Unlike Samples and Table, we will instead display a line chart in the right panel. To plot the line chart, we will implement it by hand with JS and SVG, similar to how highcharts implements it. We will not use any third party dependencies. Lines will be plotted as paths, no smoothing, no dots for individual data points. Each series (as generated by group by) should be plotted with a different color, assigned using a best practices color palette for graph design. There should be a rendering of x-axis and y-axis; the x-axis should have slanted labels to aid readability. When we mouse over the chart, a vertical line should snap to the center of the time bucket that we are closest to. We should also display a crosshair on all of the series showing us their values at that data point, and highlight the closest point we are on, and increase the thickness of the series that point is on. To the left of the graph (still in the right panel), there should be a legend.
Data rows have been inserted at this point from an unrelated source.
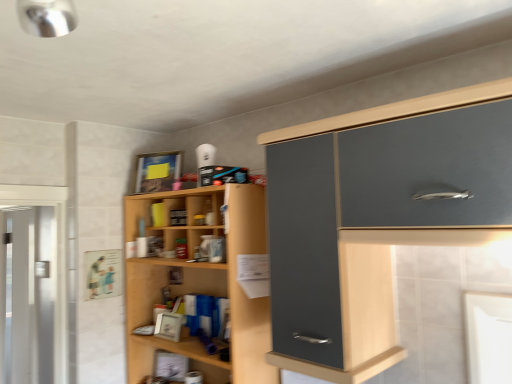
Question: Does matte gray cabinet at upper right have a greater width compared to clear glass screen door at left?

Choices:
 (A) no
 (B) yes

Answer: (B)

Question: Is matte gray cabinet at upper right to the left of clear glass screen door at left from the viewer's perspective?

Choices:
 (A) no
 (B) yes

Answer: (A)

Question: Can you confirm if matte gray cabinet at upper right is shorter than clear glass screen door at left?

Choices:
 (A) yes
 (B) no

Answer: (A)

Question: Is matte gray cabinet at upper right touching clear glass screen door at left?

Choices:
 (A) yes
 (B) no

Answer: (B)

Question: From a real-world perspective, is matte gray cabinet at upper right below clear glass screen door at left?

Choices:
 (A) no
 (B) yes

Answer: (A)

Question: Visually, is clear glass screen door at left positioned to the left or to the right of wooden shelves at center?

Choices:
 (A) right
 (B) left

Answer: (B)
The legend looks like this:

[GROUP BY VALUE] [AGGREGATE]
[First Column name, with series color]
[Number of samples for the first column]
[Second Column name, with series color]
[Number of samples for the second column]
... for all columns
----
... for all group by values (up to the limit)
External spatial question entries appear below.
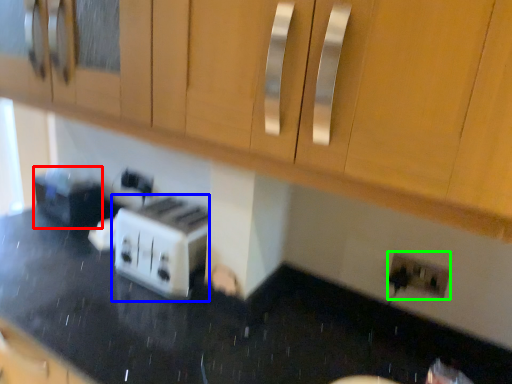
Question: Considering the real-world distances, which object is farthest from appliance (highlighted by a red box)? toaster (highlighted by a blue box) or electric outlet (highlighted by a green box)?

Choices:
 (A) toaster
 (B) electric outlet

Answer: (B)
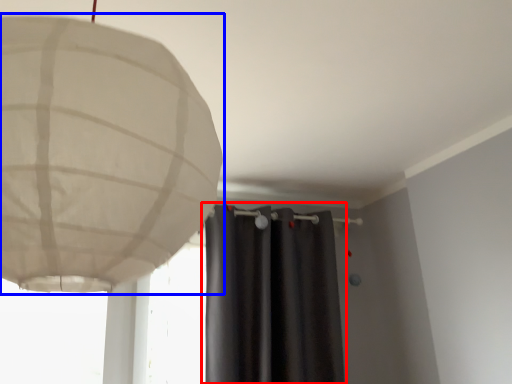
Question: Which of the following is the closest to the observer, curtain (highlighted by a red box) or lamp (highlighted by a blue box)?

Choices:
 (A) curtain
 (B) lamp

Answer: (B)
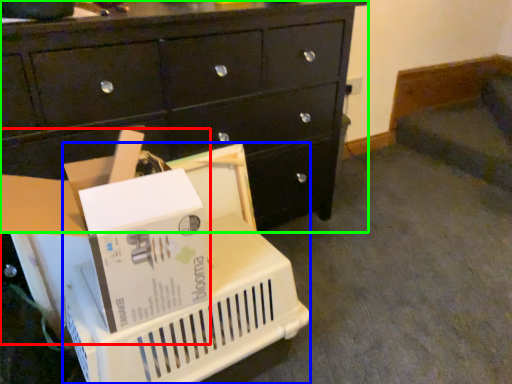
Question: Which object is the closest to the storage box (highlighted by a red box)? Choose among these: basket (highlighted by a blue box) or chest of drawers (highlighted by a green box).

Choices:
 (A) basket
 (B) chest of drawers

Answer: (A)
So for example, if I group by user, I might see:

Alice AVG
value
4 (samples)

The highlighted series (which has a thicker line) should also be highlighted in the legend).

This was kind of terrifying, because I initially thought I didn’t have a good way to test the SVG outputs. But after doing some regular old-fashioned debugging and reading the code (yes, this part not vibe coded), I figured out the problem, and also realized that Playwright can test that an SVG path is not just entirely straight. After the initial bugs were fixed, I mostly had to add missing features like x-axis/y-axis and interactivity features (amusingly, Codex ignored most of the instructions in the latter half of the prompt, giving only the barest bones legend. I suspect this was because I had some files which were too long). My general take after this was that JS chart libraries are going to become obsolete: it’s much easier to vibe code a bespoke implementation and then customize the heck out of it.

Conclusion

ScubaDuck was implemented in about 150 Codex prompts. As you can see from the sample prompts above, the prompts are recognizably programming, they just happen to be in plain English language. This is a big help, because I never had to keep track of the nest of callbacks and state machines for implementing complex UI elements in JavaScript. I had to be fluent in what I wanted my program to do, and a good QA tester for the application to discover new problems that needed to be fixed, but I did not have to worry at all about the vagaries of SVG DOM elements or pixel position computation minutiae. It’s hard to say how long it would have taken to code this by hand, but I think reproducing a UI that’s been in production for years at Meta in three (part-time) days is pretty good!

Despite having done a bit of AI coding before, I also learned a bit from working on Codex. Codex made it blindingly clear that the parallel modality (and subsequent conflict resolution) is important. It made me adjust up my estimation of the capability of LLMs to write raw HTML/JS and evoked a future where people vibe code components in place of taking on a third party dependency. I was very appreciative of no rate limit Codex (though I doubt it’s going to last.) It also reminded me how difficult it will be to setup agent environments for “real” projects (like PyTorch).

Hopefully, this case study has given you some ideas for things to try. Go forth and vibe code, responsibly!